◆ **Entries taken from a collection**:
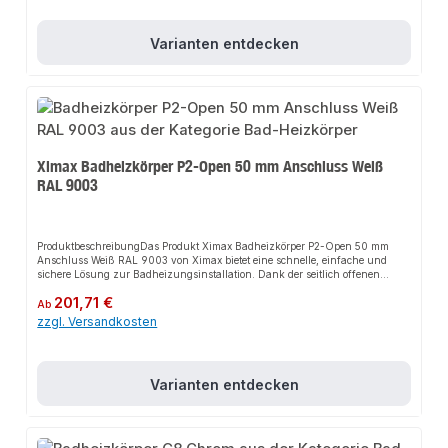
und horizontalen, innenliegenden Profile im eckigen
Design.EigenschaftenModernes DesignRobuste BauweiseEinfache
Montage50 mm
Varianten entdecken
MittenanschlussAnwendungsbereicheBadezimmerWellnessbereicheGewerbli
che SanitäranlagenProduktdatenMaterial: AluminiumFarbe: Weiß (RAL
9003)Anschluss: MittenanschlussIn unserem Sortiment finden Sie auch
passende Zubehörteile sowie weitere Produkte für den Anschluss.
Ximax Badheizkörper P2-Open 50 mm Anschluss Weiß
RAL 9003
ProduktbeschreibungDas Produkt Ximax Badheizkörper P2-Open 50 mm
Anschluss Weiß RAL 9003 von Ximax bietet eine schnelle, einfache und
sichere Lösung zur Badheizungsinstallation. Dank der seitlich offenen
Gestaltung sorgt es für perfekten Halt und passt sich flexibel an
Regulärer Preis:
201,71 €
verschiedene Badumgebungen an. Das robuste Design und die einfache
Ab
Montage machen dieses Produkt zu einer zuverlässigen Wahl für jede
zzgl. Versandkosten
Installation. Die symmetrische Aufteilung der Paneele ermöglicht eine flexible
Ausrichtung.EigenschaftenModernes DesignRobuste BauweiseEinfache
MontageSeitlich offen
gestaltetAnwendungsbereicheBadezimmerWellnessbereicheGewerbliche
Varianten entdecken
SanitäranlagenProduktdatenMaterial: AluminiumFarbe: Weiß (RAL
9003)Anschluss: 50 mm AnschlussIn unserem Sortiment finden Sie auch
passende Zubehörteile sowie weitere Produkte für den Anschluss.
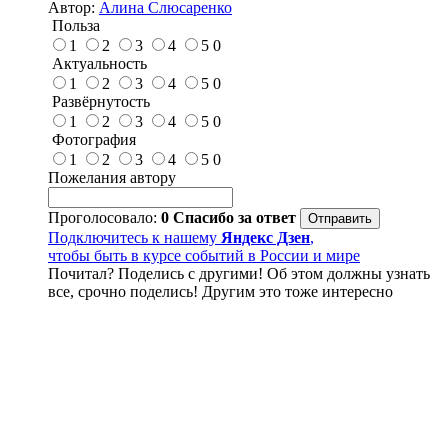
Автор:
Алина Слюсаренко
Польза
1
2
3
4
5
0
Актуальность
1
2
3
4
5
0
Развёрнутость
1
2
3
4
5
0
Фотография
1
2
3
4
5
0
Пожелания автору
Проголосовало:
0
Спасибо за ответ
Подключитесь к нашему
Яндекс Дзен
,
чтобы быть в курсе событий в России и мире
Почитал? Поделись с другими! Об этом должны узнать
все, срочно поделись! Другим это тоже интересно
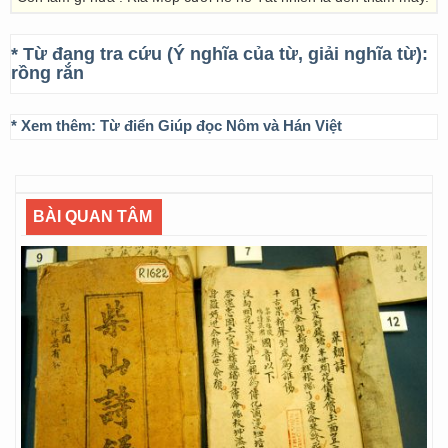
* Từ đang tra cứu (Ý nghĩa của từ, giải nghĩa từ):
rồng rắn
* Xem thêm:
Từ điển Giúp đọc Nôm và Hán Việt
BÀI QUAN TÂM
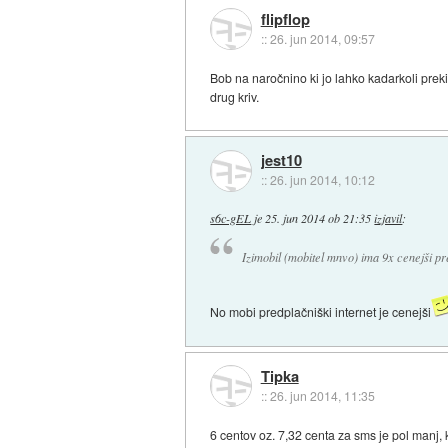
flipflop
::
26. jun 2014, 09:57
Bob na naročnino ki jo lahko kadarkoli pre
drug kriv.
jest10
::
26. jun 2014, 10:12
s6c-gEL
je
25. jun 2014 ob 21:35
izjavil
:
Izimobil (mobitel mnvo) ima 9x cenejši p
No mobi predplačniški internet je cenejši
Tipka
::
26. jun 2014, 11:35
6 centov oz. 7,32 centa za sms je pol manj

◆ **Task**:
Scan the data above for the word "finden" and report every line where it is found.

◆ **Your solution**:
9003)Anschluss: MittenanschlussIn unserem Sortiment finden Sie auch
9003)Anschluss: 50 mm AnschlussIn unserem Sortiment finden Sie auch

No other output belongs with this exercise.